たばこの吸える飲食店【喫煙目的店】とは?行政書士が解説
行政書士杉並事務所では日本全国のたばこの出張販売許可を49,500円(税込)で代行取得いたします。
出張販売元となるたばこ小売業者もこちらで手配いたします。

目次
喫煙目的施設と喫煙目的店
喫煙目的施設とは
「喫煙目的施設」とは、その施設を利用する方に対して喫煙をする場所、たばこを吸う場所を提供することを主たる目的とする施設で以下の3種類があります。
①公衆の喫煙所
②店内で喫煙可能なたばこ店
③喫煙を主たる目的とするバーやスナック、カフェ、喫茶店等
原則、屋内禁煙とされている中で屋内での喫煙が認められている施設類型になります。
喫煙目的店とは
喫煙目的施設3種のうちの③喫煙を主たる目的とするバーやスナック、カフェ、喫茶店等や全面喫煙可能な飲食店のことを俗に「喫煙目的店」と呼ぶことがありますが、法律上は「喫煙目的店」という定義はありません。
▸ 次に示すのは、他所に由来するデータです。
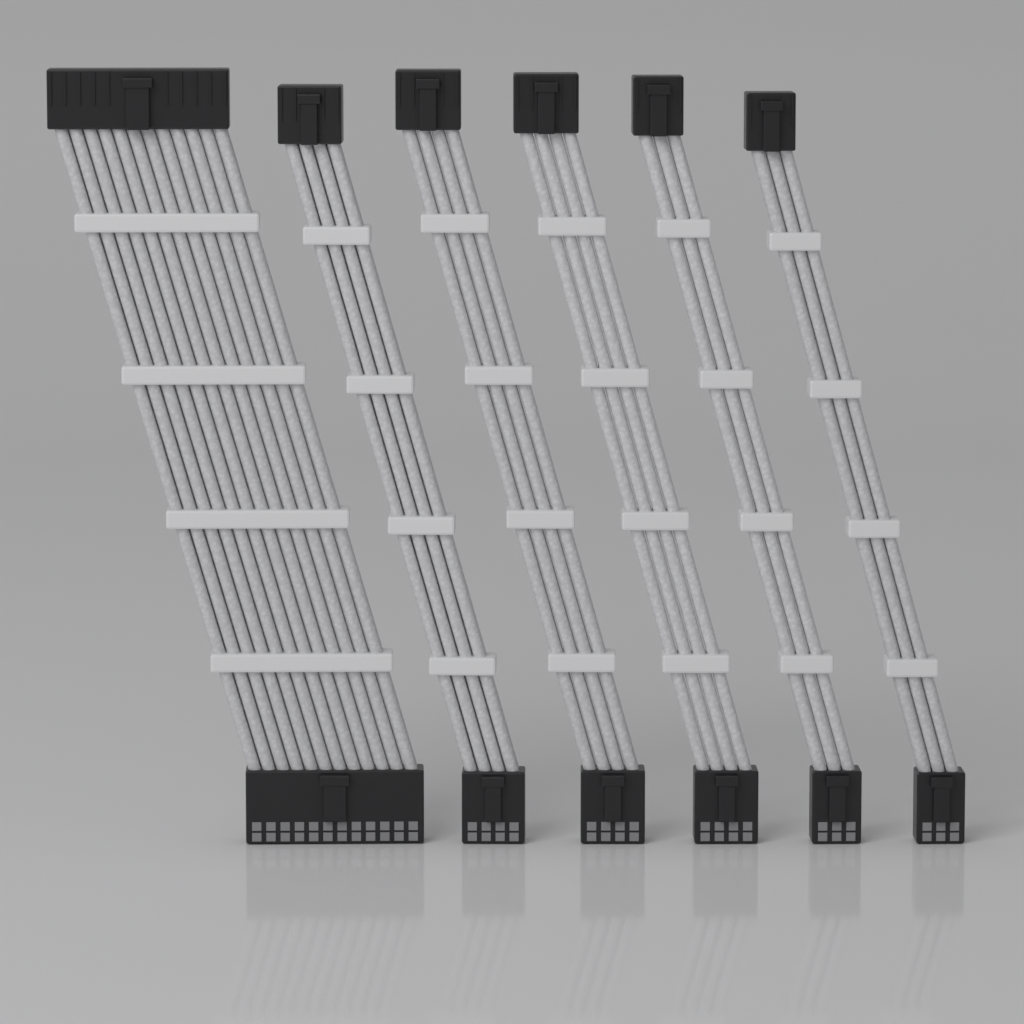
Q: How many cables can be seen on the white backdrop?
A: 6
このページでも「喫煙目的店」は全面喫煙可能な飲食店という意味で使用します。
そもそもタバコとは
たばこについてはたばこ事業法第2条に定義されています。
| (定義) 第2条 この法律において、次の各号に掲げる用語の意義は、当該各号に定めるところによる。 一 たばこ タバコ属の植物をいう。 二 葉たばこ たばこの葉をいう。 三 製造たばこ 葉たばこを原料の全部又は一部とし、喫煙用、かみ用又はかぎ用に供し得る状態に製造されたものをいう。 |
この定義を簡単にまとめると、「タバコ」の葉(たばこはナス科の植物)を原料として喫煙用、かみ用、かぎ用などに製造されたものが「たばこ」となります。
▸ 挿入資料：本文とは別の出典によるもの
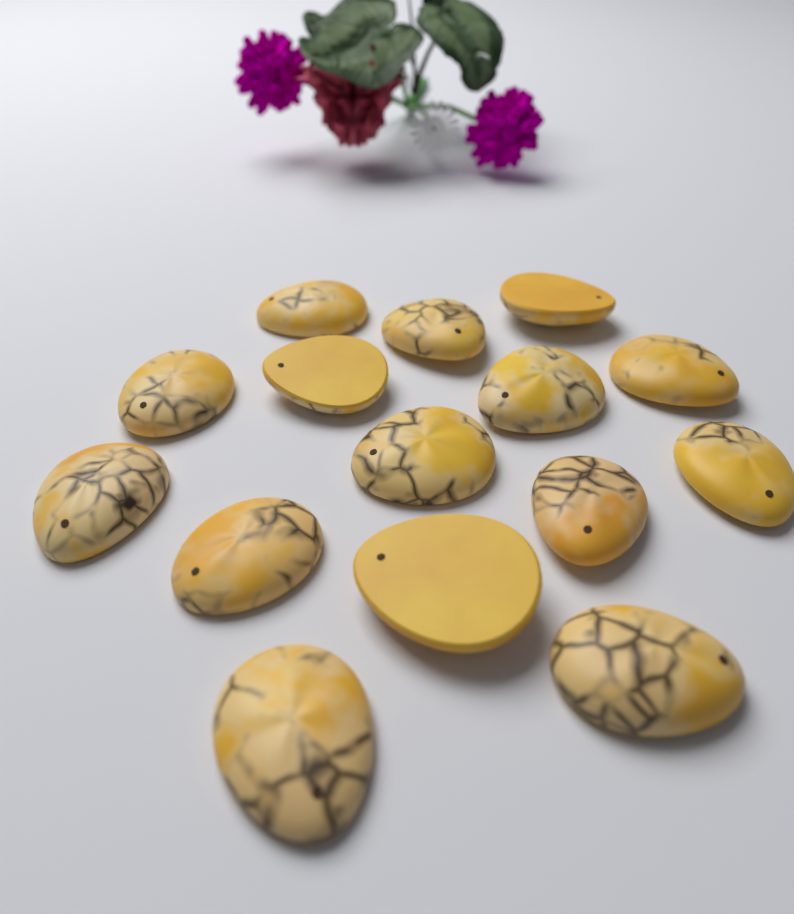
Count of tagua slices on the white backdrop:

「紙巻きたばこ」「葉巻」「パイプ」が「たばこ」に該当するというのは想像しやすいと思います。
一般的に「たばこ」というと「紙巻きたばこ」を指すことが多いでしょうが、実際には「紙巻きたばこ」だけが「たばこ」ではありません。
それでは「加熱式たばこ」や「電子たばこ」は「たばこ」に含まれるのか含まれないのか簡単に解説していきます。
加熱式たばこと電子たばこ

加熱式たばことは、たばこ葉を燃焼するのではなく、加熱することで発生する蒸気を吸うタイプのたばこのことで、「たばこ」に含まれます。
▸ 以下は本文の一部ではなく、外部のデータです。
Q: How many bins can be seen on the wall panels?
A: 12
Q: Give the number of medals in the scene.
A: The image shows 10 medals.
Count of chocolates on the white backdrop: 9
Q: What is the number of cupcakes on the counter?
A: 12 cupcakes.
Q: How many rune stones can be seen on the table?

加熱式たばこには「アイコス」「グロー」「プルーム」「ウィズ」「リル ハイブリッド」など様々な種類がありますがいずれも「たばこ」ということになります。
対して電子たばこは、たばこ葉ではなくリキッドを使用し、リキッドを加熱することで発生する蒸気を吸うタイプのたばこに類似した製品ですが「たばこ」ではありません。
ただし、これは日本国内での話で、海外では例外となるような電子たばこもあるようです。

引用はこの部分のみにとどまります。